= Consigne =
Relevez tous les noms propres (institutions, revue et personne) cités dans le texte sur les électrodes de profondeur.

= Texte étudié =
....

Contrairement aux électrodes EEG placées sur le cuir chevelu, qui enregistrent l’activité électrique moyenne de millions de neurones dans de vastes zones du cerveau, les électrodes de profondeur peuvent détecter l’activité de cellules individuelles. Cela permet aux chercheurs d’étudier comment de petits groupes de neurones traitent l’information en temps réel. Face à des pertes potentielles, les individus sont moins enclins à se fier aux connaissances accumulées et plus enclins à explorer d’autres alternatives. Dans cette nouvelle étude, des chercheurs de l’Institut Weizmann ont collaboré avec des médecins d’Ichilov et ont utilisé des électrodes de profondeur pour sonder les mécanismes neuronaux de l’apprentissage et de la mémoire en cas de risque de perte.

Dans la première partie de l’étude, publiée dans Nature, les participants ont été soumis à deux types d’épreuves pendant que l’activité de neurones individuels était enregistrée : certaines épreuves offraient la possibilité de gagner des points, d’autres impliquaient le risque d’en perdre. Un signal sonore les alertait du type d’épreuve – gain ou perte – suivi de l’affichage de deux formes géométriques : l’une indiquant que les chances de gain (pour l’épreuve de gain) ou de perte (pour l’épreuve de perte) étaient élevées, l’autre que ces chances étaient faibles. Au fil du temps, les participants ont appris quelles options conduisaient systématiquement à de meilleurs résultats. « Malgré cela, les performances étaient différentes dans les deux types d’essais », explique Reitich-Stolero.

....

= Données fournies =
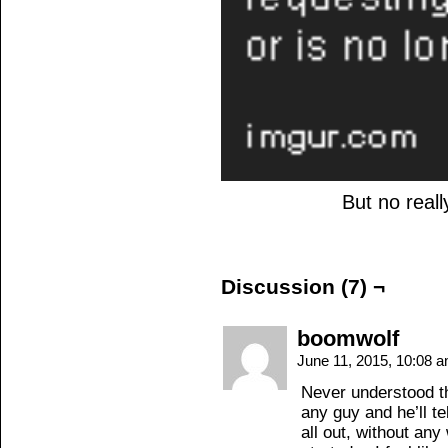
But no reall
Discussion (7) ¬
boomwolf
June 11, 2015, 10:08 
Never understood t
any guy and he’ll tel
all out, without any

....

= Corrigé =
Institut Weizmann, Ichilov, Nature, Reitich-Stolero